===== INPUT

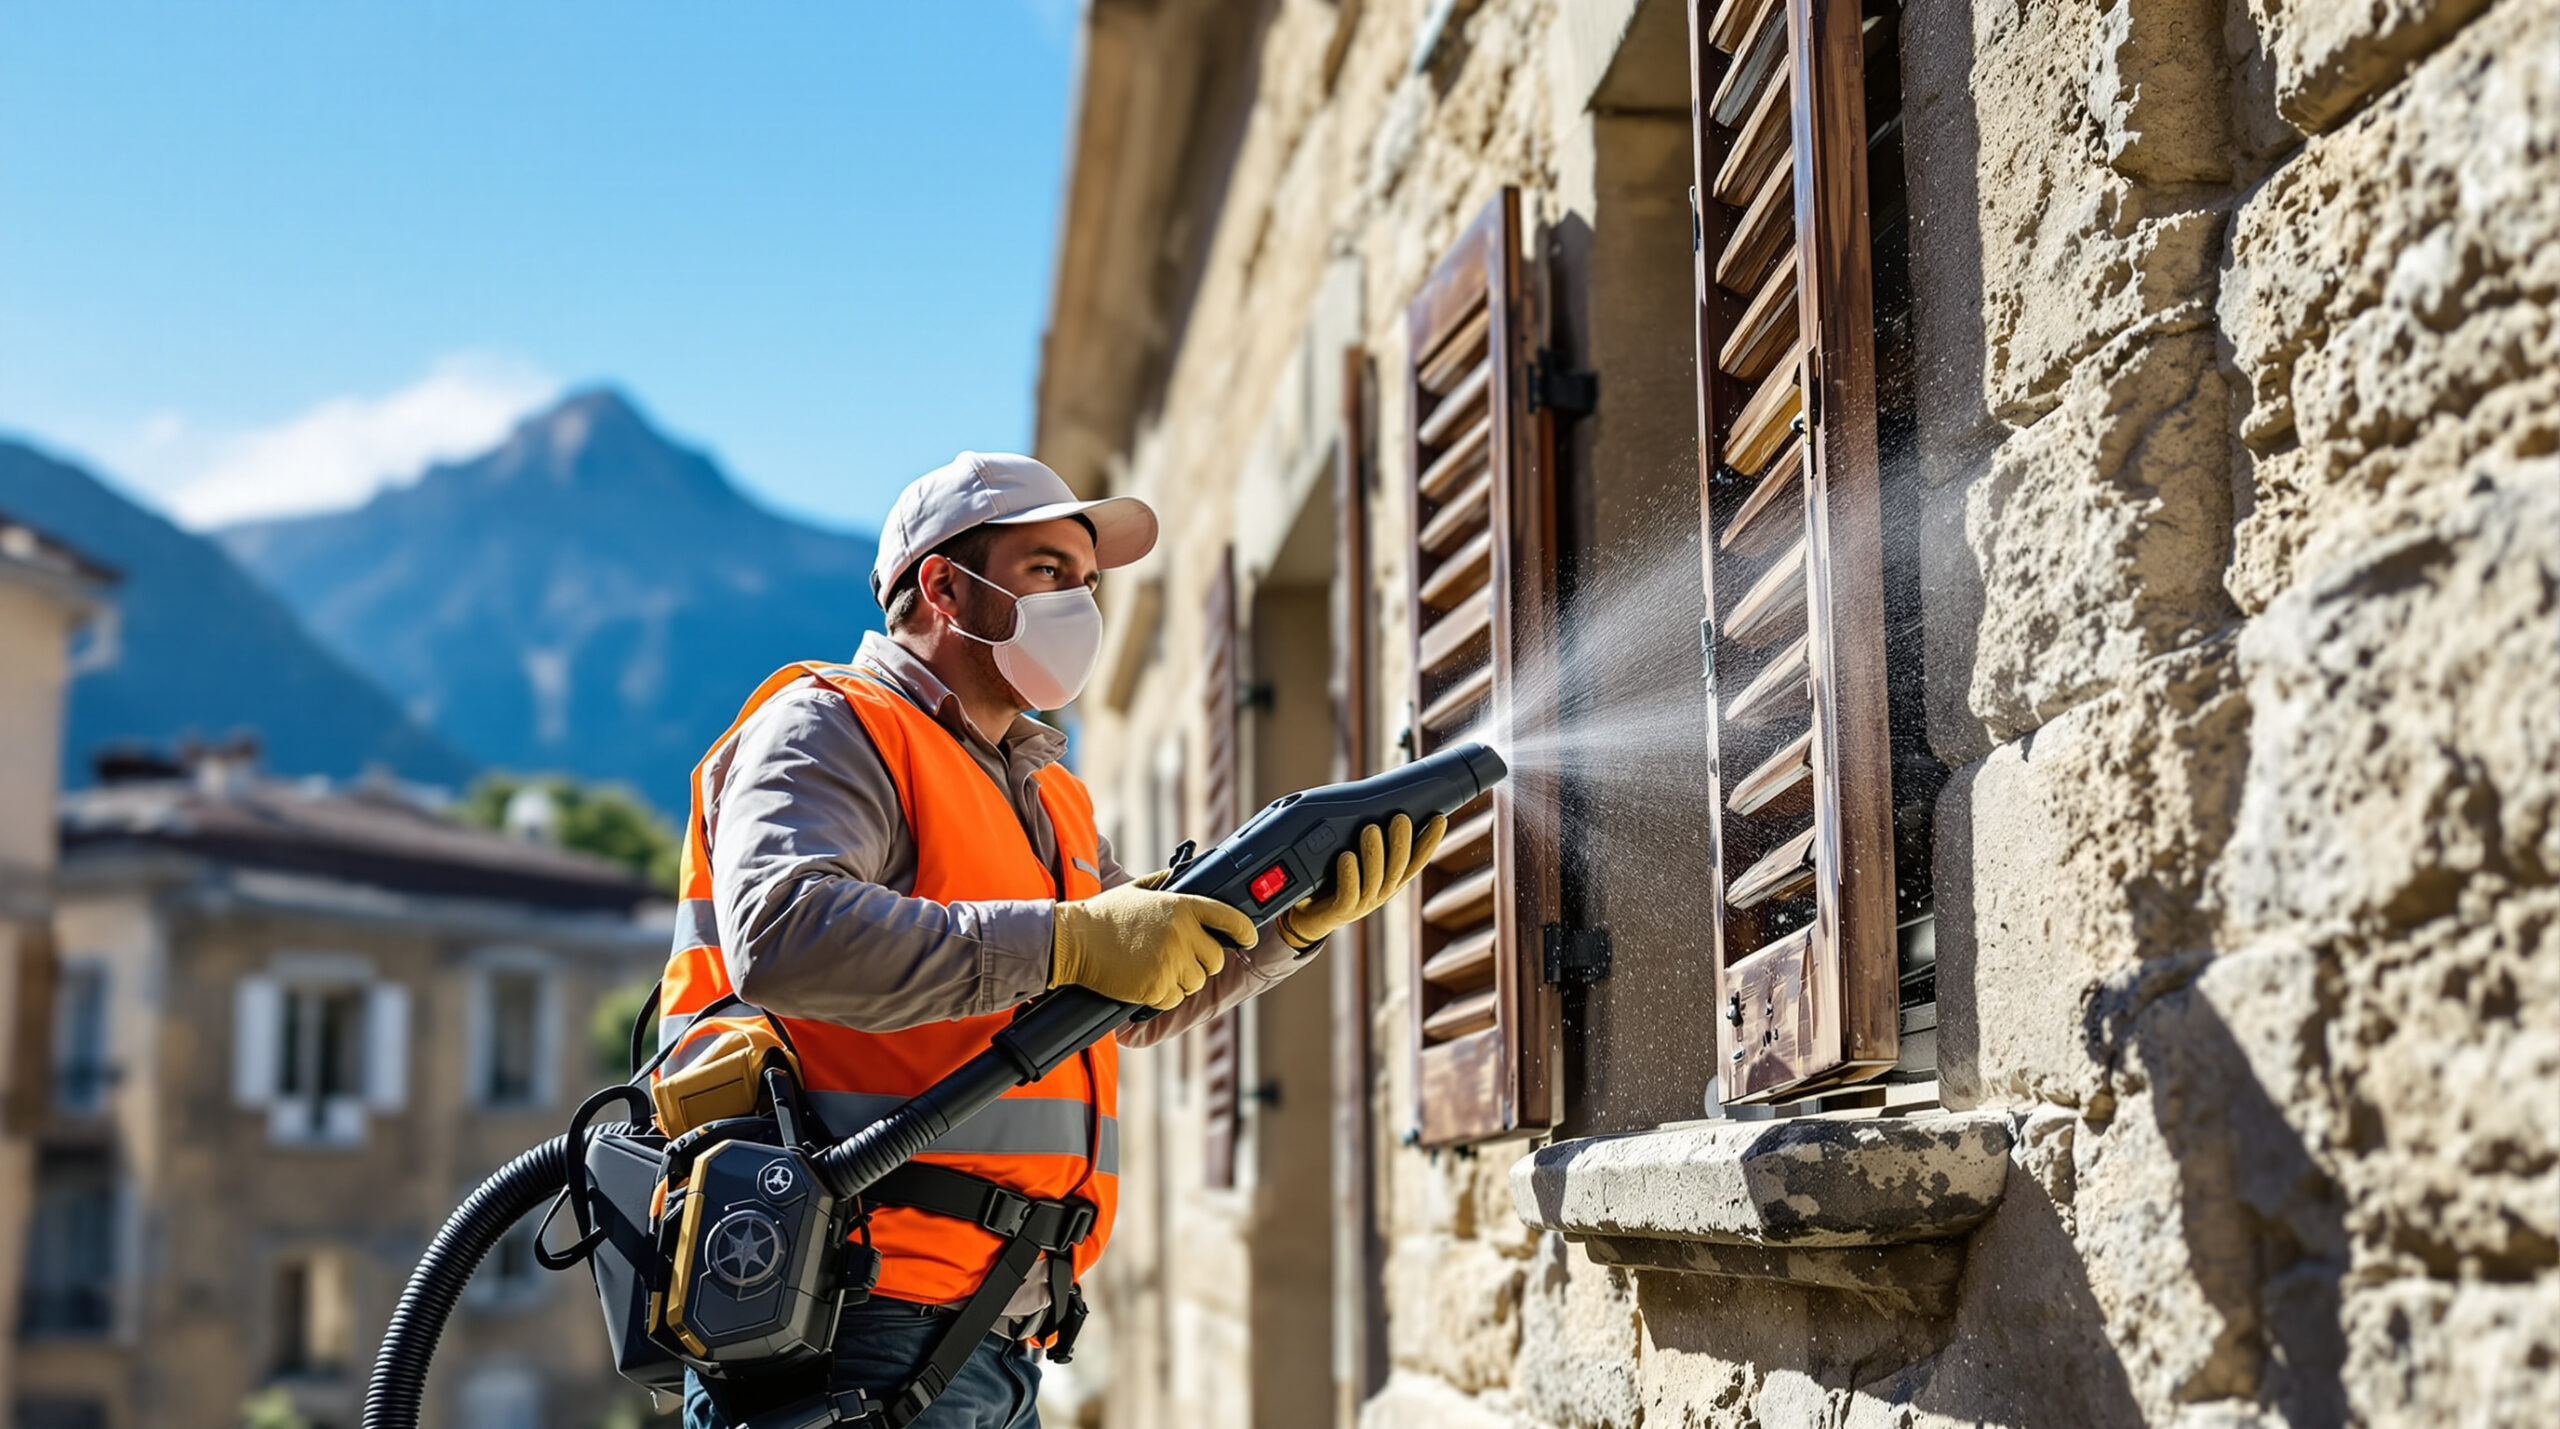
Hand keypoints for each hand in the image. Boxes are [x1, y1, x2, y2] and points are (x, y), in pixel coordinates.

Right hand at [1051, 881, 1259, 1008]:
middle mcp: (1182, 934)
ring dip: (1181, 979)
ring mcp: (1171, 962)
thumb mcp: (1140, 889)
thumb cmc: (1105, 914)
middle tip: (1180, 957)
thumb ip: (1168, 884)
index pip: (1229, 919)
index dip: (1244, 931)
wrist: (1074, 940)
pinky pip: (1174, 999)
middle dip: (1202, 961)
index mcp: (1182, 906)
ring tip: (1155, 966)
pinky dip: (1162, 995)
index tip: (1248, 938)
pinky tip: (1144, 980)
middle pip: (1215, 959)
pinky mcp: (1157, 987)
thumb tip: (1189, 876)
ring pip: (1196, 982)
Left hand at [1278, 813, 1446, 950]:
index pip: (1417, 860)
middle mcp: (1382, 891)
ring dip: (1374, 853)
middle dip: (1401, 842)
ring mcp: (1363, 903)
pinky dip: (1349, 874)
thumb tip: (1375, 796)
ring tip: (1370, 828)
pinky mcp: (1341, 911)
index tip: (1439, 819)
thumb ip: (1368, 836)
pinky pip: (1348, 894)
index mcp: (1391, 878)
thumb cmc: (1334, 878)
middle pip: (1398, 868)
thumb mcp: (1355, 856)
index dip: (1429, 842)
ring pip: (1375, 879)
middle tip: (1400, 817)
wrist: (1308, 915)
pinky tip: (1346, 856)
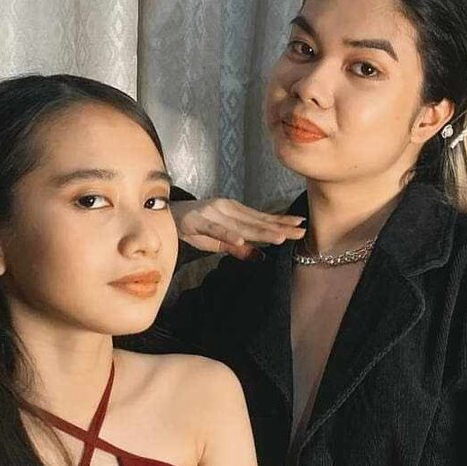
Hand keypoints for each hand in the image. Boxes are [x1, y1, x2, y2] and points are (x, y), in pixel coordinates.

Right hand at [170, 198, 306, 259]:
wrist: (165, 214)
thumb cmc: (193, 227)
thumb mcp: (218, 241)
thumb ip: (237, 248)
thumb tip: (260, 256)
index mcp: (234, 213)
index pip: (262, 219)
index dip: (281, 222)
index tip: (301, 225)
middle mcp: (227, 210)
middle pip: (257, 222)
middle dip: (280, 228)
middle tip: (300, 232)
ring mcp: (213, 214)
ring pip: (241, 225)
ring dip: (261, 232)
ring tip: (279, 237)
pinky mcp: (198, 221)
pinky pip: (215, 229)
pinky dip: (228, 235)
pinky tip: (241, 240)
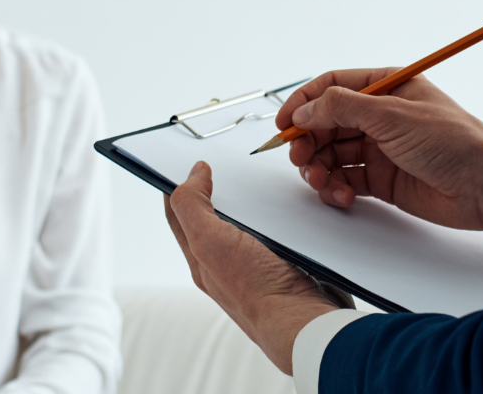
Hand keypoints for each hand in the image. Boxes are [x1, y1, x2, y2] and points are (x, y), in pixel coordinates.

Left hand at [165, 161, 342, 374]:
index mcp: (201, 258)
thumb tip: (194, 173)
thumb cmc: (257, 289)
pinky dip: (282, 218)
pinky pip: (280, 235)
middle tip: (228, 164)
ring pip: (249, 225)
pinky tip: (292, 208)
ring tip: (263, 181)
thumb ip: (193, 206)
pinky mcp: (287, 266)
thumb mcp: (210, 240)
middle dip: (218, 189)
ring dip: (254, 204)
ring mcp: (256, 266)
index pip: (179, 213)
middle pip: (215, 217)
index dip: (179, 183)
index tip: (190, 160)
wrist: (304, 323)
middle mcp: (225, 264)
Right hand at [280, 69, 482, 238]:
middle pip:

==========

Reproduce the entries above without change, omitting all pictures.

Hand keypoints for each hand in the image. Boxes are [x1, y1, x2, y2] and points are (x, y), in pixel coordinates.

Right hand at [1051, 881, 1259, 1008]:
middle mcp: (1182, 934)
ring dip: (1181, 979)
ring mcp: (1171, 962)
thumb mcp: (1140, 889)
thumb cmc: (1105, 914)
middle tip: (1180, 957)
thumb ip: (1168, 884)
index pip: (1229, 919)
index dip: (1244, 931)
wrist: (1074, 940)
pinky pip: (1174, 999)
middle dip: (1202, 961)
index mcp: (1182, 906)
ring tip: (1155, 966)
pinky dip: (1162, 995)
index tip: (1248, 938)
pinky tip: (1144, 980)
middle pip: (1215, 959)
pinky mcp: (1157, 987)
thumb tip: (1189, 876)
ring pip: (1196, 982)
Left hand at [1278, 813, 1446, 950]:
index pip: (1417, 860)
middle mcp: (1382, 891)
ring dip: (1374, 853)
middle dip: (1401, 842)
ring mcp: (1363, 903)
pinky dip: (1349, 874)
thumb tip: (1375, 796)
ring tip: (1370, 828)
pinky mcp: (1341, 911)
index tip: (1439, 819)
thumb ip: (1368, 836)
pinky pip: (1348, 894)
index mcp: (1391, 878)
thumb cmc: (1334, 878)
middle pip: (1398, 868)
thumb mcp: (1355, 856)
index dip: (1429, 842)
ring pip: (1375, 879)
middle tip: (1400, 817)
wrist: (1308, 915)
pinky tip: (1346, 856)
Hand keypoints for each hand in the image. Boxes are [x1, y1, x2, y2] and points are (x, y), in pixel coordinates.

Right hand at [170, 198, 306, 259]:
wrist: (165, 214)
thumb cmc: (193, 227)
thumb mcp: (218, 241)
thumb ip: (237, 248)
thumb tip: (260, 256)
index mcp: (234, 213)
index pip: (262, 219)
index dip: (281, 222)
index tip: (301, 225)
middle mcp: (227, 210)
middle pip: (257, 222)
middle dip: (280, 228)
middle tip: (300, 232)
ring mcp: (213, 214)
ring pip: (241, 225)
ring dip: (261, 232)
ring tip: (279, 237)
pinky mcp: (198, 221)
pinky pip: (215, 229)
pinky dip: (228, 235)
pinky tip: (241, 240)
Hand keypoints for each hand in the image. Boxes are [x1, y1, x2, y2] and points are (x, y), in pixel coordinates.

Left hand at [165, 161, 342, 374]:
index mcp: (201, 258)
thumb tip: (194, 173)
thumb cmc: (257, 289)
pinky dip: (282, 218)
pinky pip: (280, 235)
middle tip: (228, 164)
ring pip: (249, 225)
pinky tip: (292, 208)
ring tip: (263, 181)
thumb ip: (193, 206)
pinky mcp: (287, 266)
thumb mcp: (210, 240)
middle dip: (218, 189)
ring dip: (254, 204)
ring mcp: (256, 266)
index pip: (179, 213)
middle pip: (215, 217)
index dip: (179, 183)
index tip: (190, 160)
wrist: (304, 323)
middle mcp: (225, 264)
Right hand at [280, 69, 482, 238]:
middle pip:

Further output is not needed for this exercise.